== Supplied passage ==
## START

I am at the beginning of convincing my Monday mornings to be writing time. Forming new habits can be itchy and messy and require more than a little wrangling, but I am trying, always, to be true to my intentions.
So I am here, now, cursor blinking in front of me, and nothing much to share.
Bet you are glad you opened this email, huh?
It is not that I have nothing much to share, actually, it is that I am yet to coax lose that little thread that will help the words and thoughts unravel into something worth sharing with you. Because as much as I know and trust you to hold my wild heart safe, there is always a little voice at the back of my head feeling like I am being performative, looking for attention.
Do you know that voice, too?
The one that says that maybe you should just stay small and quiet, because honestly, who really wants to hear your nonsense? The one that tells us not to stick out too much, not to be too noticeable, because it is not safe. It is not proper. It is not… whatever.
Do you know the one?
That same voice that stops us being the creative we want to be, that our wild hearts keep urging us to be (even when we can’t hear their voice over our own fears), regardless of the medium we use to express ourselves.
Those thoughts, that voice (or chorus of voices) is hard to detach from, to get the super-sticky spider-web tendrils off your fingers without panicking, or just resigning to be bound.
Some days I am better at it than others, but mostly I am human - complex and complicated, convoluted and deeply uncool, but trying to learn about my most authentic self nonetheless.
I have noticed though (and the noticing is the big thing, always), that these thoughts are a little more loud, a little more insistent, a lot more sticky, when I have done a hard thing. When I am a little tender. When I have stretched and extended myself in some way, and been vulnerable enough to do so, trusting that my idea or my intention or my heart is speaking wisely in its encouragement, but also knowing the external reaction to the same is completely out of my control.
For someone who has held white-knuckle to everything within and without my control my entire life in order to make sense of chaos and the full body assault that simply existing sometimes feels, it is not, well, easy.

## END

== Prompt ==
Reproduce the essay about making Monday mornings into writing time word for word, from start to finish. The material that comes next is separate from the essay.

== Material ==
## START

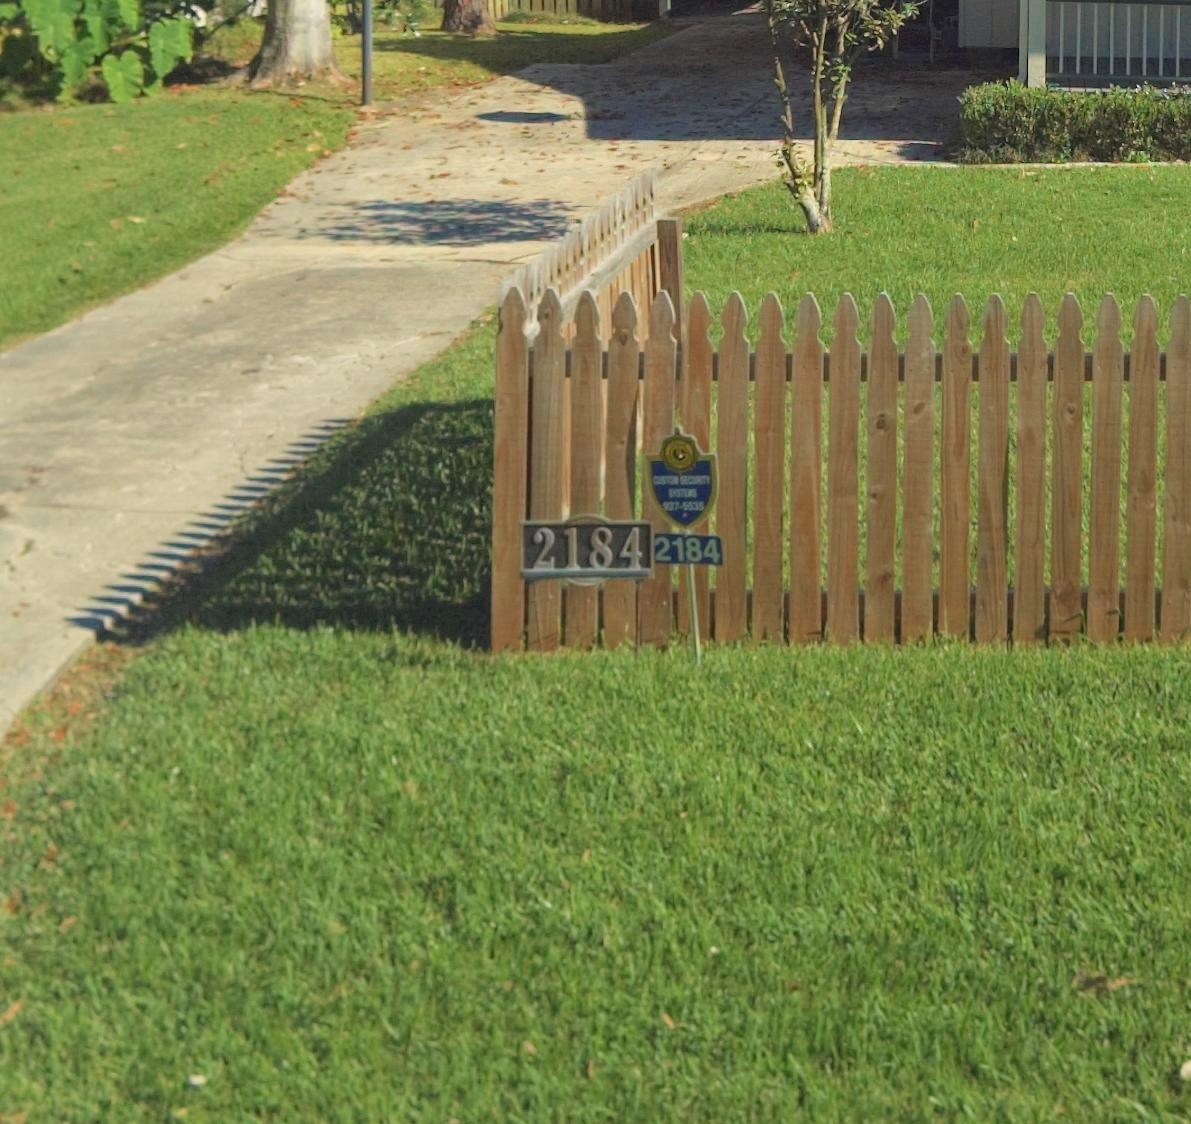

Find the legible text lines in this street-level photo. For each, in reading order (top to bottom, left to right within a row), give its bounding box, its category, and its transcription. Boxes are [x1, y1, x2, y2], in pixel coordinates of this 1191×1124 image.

[531, 524, 646, 573] StreetNumber: 2184
[651, 533, 723, 565] StreetNumber: 2184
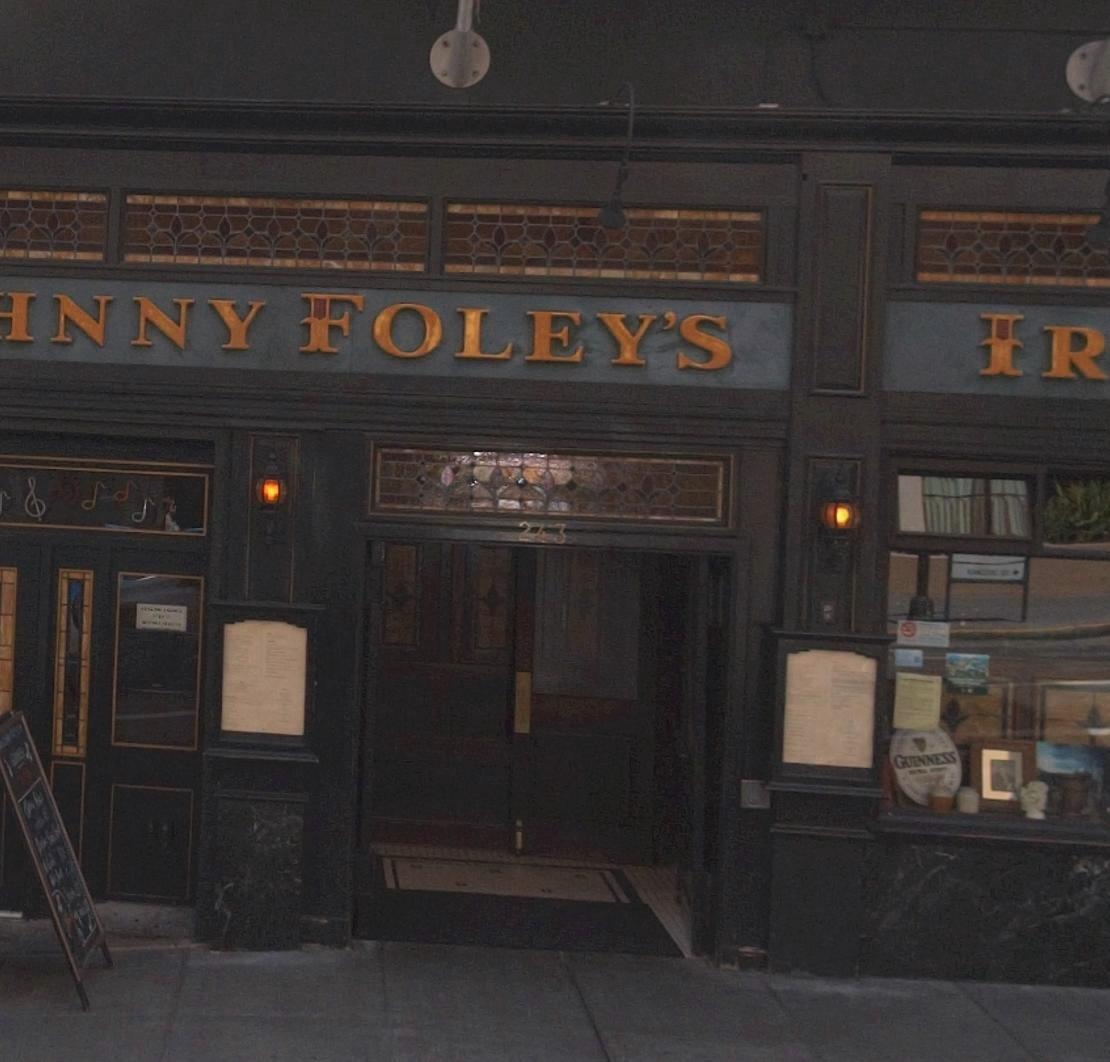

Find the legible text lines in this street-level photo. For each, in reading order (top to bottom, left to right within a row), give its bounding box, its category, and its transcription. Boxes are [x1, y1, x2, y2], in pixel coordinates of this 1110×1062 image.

## END

== The answer ==
I am at the beginning of convincing my Monday mornings to be writing time. Forming new habits can be itchy and messy and require more than a little wrangling, but I am trying, always, to be true to my intentions.
So I am here, now, cursor blinking in front of me, and nothing much to share.
Bet you are glad you opened this email, huh?
It is not that I have nothing much to share, actually, it is that I am yet to coax lose that little thread that will help the words and thoughts unravel into something worth sharing with you. Because as much as I know and trust you to hold my wild heart safe, there is always a little voice at the back of my head feeling like I am being performative, looking for attention.
Do you know that voice, too?
The one that says that maybe you should just stay small and quiet, because honestly, who really wants to hear your nonsense? The one that tells us not to stick out too much, not to be too noticeable, because it is not safe. It is not proper. It is not… whatever.
Do you know the one?
That same voice that stops us being the creative we want to be, that our wild hearts keep urging us to be (even when we can’t hear their voice over our own fears), regardless of the medium we use to express ourselves.
Those thoughts, that voice (or chorus of voices) is hard to detach from, to get the super-sticky spider-web tendrils off your fingers without panicking, or just resigning to be bound.
Some days I am better at it than others, but mostly I am human - complex and complicated, convoluted and deeply uncool, but trying to learn about my most authentic self nonetheless.
I have noticed though (and the noticing is the big thing, always), that these thoughts are a little more loud, a little more insistent, a lot more sticky, when I have done a hard thing. When I am a little tender. When I have stretched and extended myself in some way, and been vulnerable enough to do so, trusting that my idea or my intention or my heart is speaking wisely in its encouragement, but also knowing the external reaction to the same is completely out of my control.
For someone who has held white-knuckle to everything within and without my control my entire life in order to make sense of chaos and the full body assault that simply existing sometimes feels, it is not, well, easy.